## PROVIDED TEXT
#####

How can employers keep the Christmas cheer all year round? Kimberley Dondo examines the importance of engaging staff for more than just one season

recognition

It is a well-recognised fact that an engaged workforce is a happy workforce and that it also increases the employers’ chance of retaining their employees. With Christmas and New Year fast-approaching, employers need to start looking at the effective reward and recognition strategies that will last beyond the festive period.

James Kelly, director at Red Letter Days Motivates, says: “Motivation campaigns and rewards are not just for Christmas – they should take place all year round.”

For recognition strategies to be successful, business plans and goals need to last 12 months  – and beyond. Experts recommend that employers should run a continuous campaign with one main goal throughout the year, as well as smaller recognition opportunities launched at various times throughout the year too, to ensure employees stay focused and driven.

An example of this would involve launching a reward and recognition campaign the first week back after the Christmas holidays or the beginning of the new business year that aligns with budgets. Not only will it be a much-needed boost and help alleviate the New Year’s blues but it would also help with launching the main campaign with targets and reward criteria, and get staff through winter mornings and nights in January with an extra recognition boost at the end of the month. This could be anything from meeting a team or personal sales target, to being the most supportive team member helping peers when deadlines are tight. Employers will find employees will respond well and it will give them something to focus on and get back into the swing of things quickly after all the festivities.

#####

## GIVEN MATERIAL
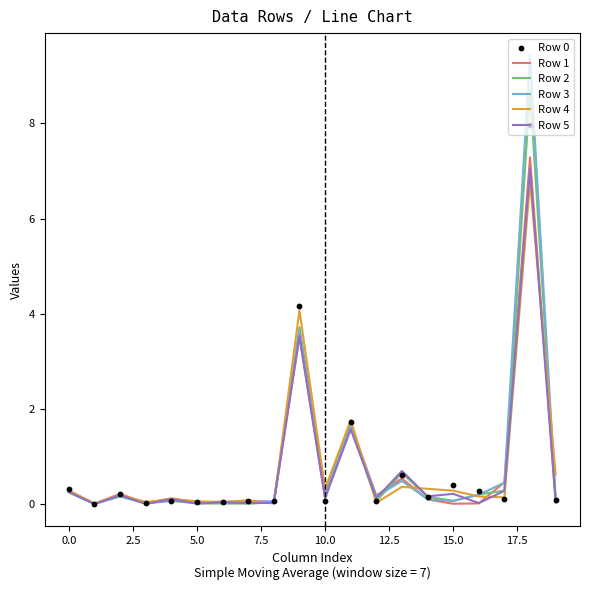

Which series contains the highest Y value?

Row 3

#####

## JOB ITEM
Extend the article on keeping staff recognition going all year, picking up after its final sentence.

## EXERCISE ANSWER
Employers should recognise that among the many benefits of rewarding their current staff members, rewards can also be an asset to attracting new talent. Companies who are looking to employ new staff can highlight their rewards and recognition packages as an added benefit to prospective staff members, allowing them to be a serious competitor in the market and giving them the opportunity to recruit talented staff members.

When rewarding staff, it is vital to note that all recognition goals should be varied to suit different personalities and skills. It is possible to disengage employees if the same team members win the prizes all the time. All employees need motivation, not just the top and most noticeable achievers.

Communication is key

In the past employers have chosen to focus the majority of their benefits communications during the holiday season as they felt this period garnered the most engagement from their employees. However, email prompts and intranet posts aren’t always enough to grab – and keep – an employee’s attention.

Advancements in technology and data analytics have now allowed employers greater insight into their workforces. Employees have the opportunity to fill out surveys on platforms which enable employers to have a better understanding of who they are and what they want, meaning they can personalise communications and give benefits true relevance to induvial employees all year round.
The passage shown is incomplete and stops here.